Afirma que “no suelo ver la televisión” y es que Fena está “todo el día atareada”. No sabe leer, ni escribir, “porque de pequeña no me pusieron en la escuela”. Efigenia se quedó muy pronto sin madre y la educación que recibió prácticamente fue la paternal.

Un día en la vida de esta centenaria e ilustre tinerfeña se resume de la siguiente manera: “Me levanto a la hora que me parece, no muy temprano. me preparo una taza de leche y gofio, como he hecho toda mi vida. Después llega el momento de poner la lavadora y tender la ropa ayudada por mis hijos, además de planchar lo que haya que planchar y alguna que otra tarea pendiente”.

Medio duro al día

Fena percibía por su trabajo “medio duro diario” de aquella época, que le daba “para comer, calzarme y algo de ropa para vestirme”. Algunas personas de su entorno laboral llegaban a cobrar unas 18 pesetas y se trabajaba “de sol a sol”. Era una vida muy dura y Efigenia se dedicó en cuerpo y alma a trabajar, esforzarse y “ahorrar algo de dinero”.

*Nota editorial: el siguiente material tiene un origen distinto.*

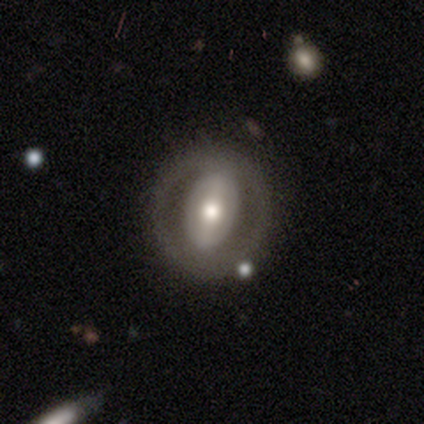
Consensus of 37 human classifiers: Smooth or featured: featured or disk — 73% (smooth — 19%)
Edge-on disk: no — 100%
Bar: no — 41% (strong — 37%)
Spiral arms: no — 89% (yes — 11%)
Bulge size: moderate — 59% (large — 22%)
Merging: none — 82% (minor disturbance — 15%)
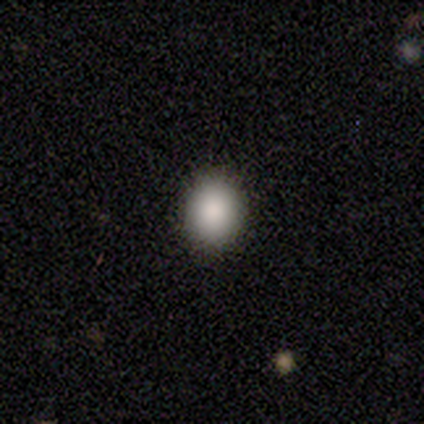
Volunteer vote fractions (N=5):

En El Mayorazgo trabajó “con Don Álvaro”. Allí estuvo en los tomateros, en una finca enorme, donde estaban las clasificadoras dentro de un salón, siendo Fena una de las peonas que ejercía como tal en los canteros. Posteriormente, todos esos tomates eran embarcados hacia Inglaterra. lo que quedaba para el consumo local “era el lastre”, como señala a este periódico Antonio, el único hijo varón de Efigenia.

También se encargaban de recoger las papas, denominadas antiguamente como kinegua. Iban empaquetadas “primero con turba y después vino la viruta”. Después de trabajar con Don Álvaro, lo hizo “con Don Sixto, en la zona de Santa María del Mar”” Fue la persona que le entregó a Fena la cartilla “para que cobrara el seguro”. Gracias a ese seguro, Efigenia logra percibir una paga contributiva, que no alcanza los 500 euros. La no contributiva no llega a esa cantidad.

Sus tres hijos fueron al colegio público El Tablero, situado al lado de la iglesia, pero sólo hasta los 14 años porque no había servicio de guagua y se tenían que poner a trabajar. Efigenia, cuando llegaban a casa desde la escuela, les pedía a sus hijos que se quitaran el uniforme, “para tenerlo limpio para la mañana siguiente”.

Fena daba de desayunar a sus hijos “potaje con gofio, que había sobrado del día anterior”, relata Antonio, ante la atenta mirada cómplice de su madre. Cuando regresaban del colegio, ya les tenía el almuerzo preparado. O bien repetían con el potaje o cambiaban a papas guisadas y alguna otra cosa. Mientras, Fena trabajaba en los canteros o iba camino de Santa Cruz, para vender la verdura recogida. Sembraba acelgas, lechugas, espinacas. “En la época de mi madre – resalta su hijo Antonio- todo se hacía caminando. Se tardaban unas dos horas hasta la capital y porque lo hacían a base de utilizar una serie de atajos. El regreso era más llevadero, porque había una guagua que la llevaba hasta Barranco Grande”.

No podía ni ir a misa

La familia de esta centenaria de El Tablero fue muy religiosa, pero porque las circunstancias así lo propiciaron: “Teníamos una maestra que nos obligaba a ir a misa los domingos. Nos daban un papel con el sello de la escuela y debíamos presentarlo el lunes como justificante de haber acudido a misa”, relata con detalle Antonio. Pero Efigenia no podía ir a la iglesia, porque los canteros “había que regarlos todos los días” y era Fena la que se encargaba de esa labor. Utilizaba un regador de unos quince litros, regando por la mañana y por la tarde.

Antonio Hernández sigue sorprendiéndose a diario del buen aspecto saludable de su madre: “Me parece increíble, porque se quedó sin madre a los 4 años, el padre se enamoró de una señora, se fue de la casa y ella se quedó con la hermana mayor, que le llevaba dieciocho años”.

Vivió la etapa de la guerra civil, pero a distancia. En aquellos tiempos había muy poca comunicación.

Efigenia pasó sus primeros veinte años de vida sin luz eléctrica, que vino a El Tablero en 1934, “aunque realmente sólo la tenían los ricos”, como explicó Antonio Hernández a DIARIO DE AVISOS.

Su hijo se emociona cuando habla de su madre centenaria: “Es impresionante verla así. Todavía tiene su tino completo. Es evidente que los años pesan y tiene alguna que otra confusión. Hace de comer, pone la lavadora, plancha y camina de un lado a otro de la casa”.